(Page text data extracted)
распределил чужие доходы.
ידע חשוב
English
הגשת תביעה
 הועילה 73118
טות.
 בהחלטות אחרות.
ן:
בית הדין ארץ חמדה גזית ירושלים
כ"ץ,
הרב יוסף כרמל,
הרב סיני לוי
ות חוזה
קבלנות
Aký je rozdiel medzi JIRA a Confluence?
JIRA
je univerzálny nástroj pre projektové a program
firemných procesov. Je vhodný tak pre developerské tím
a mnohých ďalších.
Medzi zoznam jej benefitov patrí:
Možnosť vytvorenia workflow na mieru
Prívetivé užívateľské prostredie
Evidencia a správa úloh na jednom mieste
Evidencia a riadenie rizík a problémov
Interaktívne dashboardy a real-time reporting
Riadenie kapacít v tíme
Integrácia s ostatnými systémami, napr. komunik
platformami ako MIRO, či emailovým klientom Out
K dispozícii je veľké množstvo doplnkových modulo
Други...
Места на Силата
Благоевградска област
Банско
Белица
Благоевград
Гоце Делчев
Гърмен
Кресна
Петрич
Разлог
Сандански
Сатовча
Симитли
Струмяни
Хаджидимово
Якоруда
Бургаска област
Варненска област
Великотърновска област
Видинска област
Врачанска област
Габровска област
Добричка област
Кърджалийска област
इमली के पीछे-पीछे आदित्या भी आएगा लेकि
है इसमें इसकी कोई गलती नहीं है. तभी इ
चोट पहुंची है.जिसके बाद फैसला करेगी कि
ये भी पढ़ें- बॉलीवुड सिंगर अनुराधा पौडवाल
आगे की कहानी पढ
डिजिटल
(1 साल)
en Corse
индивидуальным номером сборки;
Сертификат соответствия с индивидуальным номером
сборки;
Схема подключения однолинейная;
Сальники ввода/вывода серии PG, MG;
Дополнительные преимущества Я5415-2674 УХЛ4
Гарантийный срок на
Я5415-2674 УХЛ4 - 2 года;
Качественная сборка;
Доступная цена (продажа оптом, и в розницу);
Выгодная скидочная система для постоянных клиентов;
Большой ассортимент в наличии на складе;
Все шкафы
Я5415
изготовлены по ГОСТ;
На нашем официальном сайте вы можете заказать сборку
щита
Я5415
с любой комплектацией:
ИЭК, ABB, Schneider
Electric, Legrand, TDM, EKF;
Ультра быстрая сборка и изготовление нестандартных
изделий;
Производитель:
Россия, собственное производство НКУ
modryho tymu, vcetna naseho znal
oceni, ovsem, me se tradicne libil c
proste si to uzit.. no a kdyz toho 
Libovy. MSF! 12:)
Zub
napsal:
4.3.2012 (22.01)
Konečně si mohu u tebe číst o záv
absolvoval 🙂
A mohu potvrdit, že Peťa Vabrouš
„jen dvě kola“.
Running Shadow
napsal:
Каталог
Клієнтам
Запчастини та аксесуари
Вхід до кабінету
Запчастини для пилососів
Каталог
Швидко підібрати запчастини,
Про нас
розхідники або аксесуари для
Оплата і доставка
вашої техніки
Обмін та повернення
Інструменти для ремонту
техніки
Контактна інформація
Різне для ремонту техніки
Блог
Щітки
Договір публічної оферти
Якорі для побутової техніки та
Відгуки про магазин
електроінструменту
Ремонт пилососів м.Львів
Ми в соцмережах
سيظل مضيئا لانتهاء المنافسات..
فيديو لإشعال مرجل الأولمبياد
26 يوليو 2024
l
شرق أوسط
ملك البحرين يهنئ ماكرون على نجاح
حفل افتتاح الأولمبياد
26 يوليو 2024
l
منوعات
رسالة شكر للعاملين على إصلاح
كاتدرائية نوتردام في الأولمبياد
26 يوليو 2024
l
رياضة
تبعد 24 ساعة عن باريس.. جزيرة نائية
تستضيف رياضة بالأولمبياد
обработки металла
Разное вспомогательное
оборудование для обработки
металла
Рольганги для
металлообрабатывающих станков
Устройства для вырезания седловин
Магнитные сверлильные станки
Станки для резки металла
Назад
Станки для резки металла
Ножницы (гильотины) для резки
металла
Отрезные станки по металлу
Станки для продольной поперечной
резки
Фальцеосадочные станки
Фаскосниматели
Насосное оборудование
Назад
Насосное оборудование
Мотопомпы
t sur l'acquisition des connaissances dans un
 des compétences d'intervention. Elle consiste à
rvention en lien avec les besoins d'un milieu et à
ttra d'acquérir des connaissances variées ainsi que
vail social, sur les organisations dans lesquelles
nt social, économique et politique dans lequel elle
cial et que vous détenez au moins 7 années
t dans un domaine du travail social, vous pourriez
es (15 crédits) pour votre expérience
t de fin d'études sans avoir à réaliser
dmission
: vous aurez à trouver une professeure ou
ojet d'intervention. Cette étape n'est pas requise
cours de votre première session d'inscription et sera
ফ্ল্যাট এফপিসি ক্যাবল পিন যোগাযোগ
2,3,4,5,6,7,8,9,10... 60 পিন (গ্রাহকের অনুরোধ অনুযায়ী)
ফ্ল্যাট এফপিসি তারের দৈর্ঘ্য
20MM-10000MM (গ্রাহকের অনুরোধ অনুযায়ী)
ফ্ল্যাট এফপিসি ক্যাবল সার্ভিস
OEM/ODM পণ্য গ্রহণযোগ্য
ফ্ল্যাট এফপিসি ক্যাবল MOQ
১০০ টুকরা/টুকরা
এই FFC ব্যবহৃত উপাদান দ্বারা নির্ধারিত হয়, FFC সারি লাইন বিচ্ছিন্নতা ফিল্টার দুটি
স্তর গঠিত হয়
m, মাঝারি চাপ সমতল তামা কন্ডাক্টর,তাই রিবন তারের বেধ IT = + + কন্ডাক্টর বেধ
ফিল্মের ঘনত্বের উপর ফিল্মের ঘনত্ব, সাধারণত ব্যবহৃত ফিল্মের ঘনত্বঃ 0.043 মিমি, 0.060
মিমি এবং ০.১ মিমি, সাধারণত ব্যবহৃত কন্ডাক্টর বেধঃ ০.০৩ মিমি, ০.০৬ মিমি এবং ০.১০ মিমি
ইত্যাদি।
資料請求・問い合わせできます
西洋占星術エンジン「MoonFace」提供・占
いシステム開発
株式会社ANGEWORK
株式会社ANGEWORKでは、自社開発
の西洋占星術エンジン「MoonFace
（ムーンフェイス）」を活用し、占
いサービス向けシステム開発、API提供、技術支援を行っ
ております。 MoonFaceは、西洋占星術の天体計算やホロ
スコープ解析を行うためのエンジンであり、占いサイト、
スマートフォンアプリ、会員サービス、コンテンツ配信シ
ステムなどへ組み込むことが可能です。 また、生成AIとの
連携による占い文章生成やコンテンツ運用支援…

● Task to carry out
Reproduce every row above line for line, keeping each character and line break unchanged.

● Response area
распределил чужие доходы.
ידע חשוב
English
הגשת תביעה
 הועילה 73118
טות.
 בהחלטות אחרות.
ן:
בית הדין ארץ חמדה גזית ירושלים
כ"ץ,
הרב יוסף כרמל,
הרב סיני לוי
ות חוזה
קבלנות
Aký je rozdiel medzi JIRA a Confluence?
JIRA
je univerzálny nástroj pre projektové a program
firemných procesov. Je vhodný tak pre developerské tím
a mnohých ďalších.
Medzi zoznam jej benefitov patrí:
Možnosť vytvorenia workflow na mieru
Prívetivé užívateľské prostredie
Evidencia a správa úloh na jednom mieste
Evidencia a riadenie rizík a problémov
Interaktívne dashboardy a real-time reporting
Riadenie kapacít v tíme
Integrácia s ostatnými systémami, napr. komunik
platformami ako MIRO, či emailovým klientom Out
K dispozícii je veľké množstvo doplnkových modulo
Други...
Места на Силата
Благоевградска област
Банско
Белица
Благоевград
Гоце Делчев
Гърмен
Кресна
Петрич
Разлог
Сандански
Сатовча
Симитли
Струмяни
Хаджидимово
Якоруда
Бургаска област
Варненска област
Великотърновска област
Видинска област
Врачанска област
Габровска област
Добричка област
Кърджалийска област
इमली के पीछे-पीछे आदित्या भी आएगा लेकि
है इसमें इसकी कोई गलती नहीं है. तभी इ
चोट पहुंची है.जिसके बाद फैसला करेगी कि
ये भी पढ़ें- बॉलीवुड सिंगर अनुराधा पौडवाल
आगे की कहानी पढ
डिजिटल
(1 साल)
en Corse
индивидуальным номером сборки;
Сертификат соответствия с индивидуальным номером
сборки;
Схема подключения однолинейная;
Сальники ввода/вывода серии PG, MG;
Дополнительные преимущества Я5415-2674 УХЛ4
Гарантийный срок на
Я5415-2674 УХЛ4 - 2 года;
Качественная сборка;
Доступная цена (продажа оптом, и в розницу);
Выгодная скидочная система для постоянных клиентов;
Большой ассортимент в наличии на складе;
Все шкафы
Я5415
изготовлены по ГОСТ;
На нашем официальном сайте вы можете заказать сборку
щита
Я5415
с любой комплектацией:
ИЭК, ABB, Schneider
Electric, Legrand, TDM, EKF;
Ультра быстрая сборка и изготовление нестандартных
изделий;
Производитель:
Россия, собственное производство НКУ
modryho tymu, vcetna naseho znal
oceni, ovsem, me se tradicne libil c
proste si to uzit.. no a kdyz toho 
Libovy. MSF! 12:)
Zub
napsal:
4.3.2012 (22.01)
Konečně si mohu u tebe číst o záv
absolvoval 🙂
A mohu potvrdit, že Peťa Vabrouš
„jen dvě kola“.
Running Shadow
napsal:
Каталог
Клієнтам
Запчастини та аксесуари
Вхід до кабінету
Запчастини для пилососів
Каталог
Швидко підібрати запчастини,
Про нас
розхідники або аксесуари для
Оплата і доставка
вашої техніки
Обмін та повернення
Інструменти для ремонту
техніки
Контактна інформація
Різне для ремонту техніки
Блог
Щітки
Договір публічної оферти
Якорі для побутової техніки та
Відгуки про магазин
електроінструменту
Ремонт пилососів м.Львів
Ми в соцмережах
سيظل مضيئا لانتهاء المنافسات..
فيديو لإشعال مرجل الأولمبياد
26 يوليو 2024
l
شرق أوسط
ملك البحرين يهنئ ماكرون على نجاح
حفل افتتاح الأولمبياد
26 يوليو 2024
l
منوعات
رسالة شكر للعاملين على إصلاح
كاتدرائية نوتردام في الأولمبياد
26 يوليو 2024
l
رياضة
تبعد 24 ساعة عن باريس.. جزيرة نائية
تستضيف رياضة بالأولمبياد
обработки металла
Разное вспомогательное
оборудование для обработки
металла
Рольганги для
металлообрабатывающих станков
Устройства для вырезания седловин
Магнитные сверлильные станки
Станки для резки металла
Назад
Станки для резки металла
Ножницы (гильотины) для резки
металла
Отрезные станки по металлу
Станки для продольной поперечной
резки
Фальцеосадочные станки
Фаскосниматели
Насосное оборудование
Назад
Насосное оборудование
Мотопомпы
t sur l'acquisition des connaissances dans un
 des compétences d'intervention. Elle consiste à
rvention en lien avec les besoins d'un milieu et à
ttra d'acquérir des connaissances variées ainsi que
vail social, sur les organisations dans lesquelles
nt social, économique et politique dans lequel elle
cial et que vous détenez au moins 7 années
t dans un domaine du travail social, vous pourriez
es (15 crédits) pour votre expérience
t de fin d'études sans avoir à réaliser
dmission
: vous aurez à trouver une professeure ou
ojet d'intervention. Cette étape n'est pas requise
cours de votre première session d'inscription et sera
ফ্ল্যাট এফপিসি ক্যাবল পিন যোগাযোগ
2,3,4,5,6,7,8,9,10... 60 পিন (গ্রাহকের অনুরোধ অনুযায়ী)
ফ্ল্যাট এফপিসি তারের দৈর্ঘ্য
20MM-10000MM (গ্রাহকের অনুরোধ অনুযায়ী)
ফ্ল্যাট এফপিসি ক্যাবল সার্ভিস
OEM/ODM পণ্য গ্রহণযোগ্য
ফ্ল্যাট এফপিসি ক্যাবল MOQ
১০০ টুকরা/টুকরা
এই FFC ব্যবহৃত উপাদান দ্বারা নির্ধারিত হয়, FFC সারি লাইন বিচ্ছিন্নতা ফিল্টার দুটি
স্তর গঠিত হয়
m, মাঝারি চাপ সমতল তামা কন্ডাক্টর,তাই রিবন তারের বেধ IT = + + কন্ডাক্টর বেধ
ফিল্মের ঘনত্বের উপর ফিল্মের ঘনত্ব, সাধারণত ব্যবহৃত ফিল্মের ঘনত্বঃ 0.043 মিমি, 0.060
মিমি এবং ০.১ মিমি, সাধারণত ব্যবহৃত কন্ডাক্টর বেধঃ ০.০৩ মিমি, ০.০৬ মিমি এবং ০.১০ মিমি
ইত্যাদি।
資料請求・問い合わせできます
西洋占星術エンジン「MoonFace」提供・占
いシステム開発
株式会社ANGEWORK
株式会社ANGEWORKでは、自社開発
の西洋占星術エンジン「MoonFace
（ムーンフェイス）」を活用し、占
いサービス向けシステム開発、API提供、技術支援を行っ
ております。 MoonFaceは、西洋占星術の天体計算やホロ
スコープ解析を行うためのエンジンであり、占いサイト、
スマートフォンアプリ、会員サービス、コンテンツ配信シ
ステムなどへ組み込むことが可能です。 また、生成AIとの
連携による占い文章生成やコンテンツ運用支援…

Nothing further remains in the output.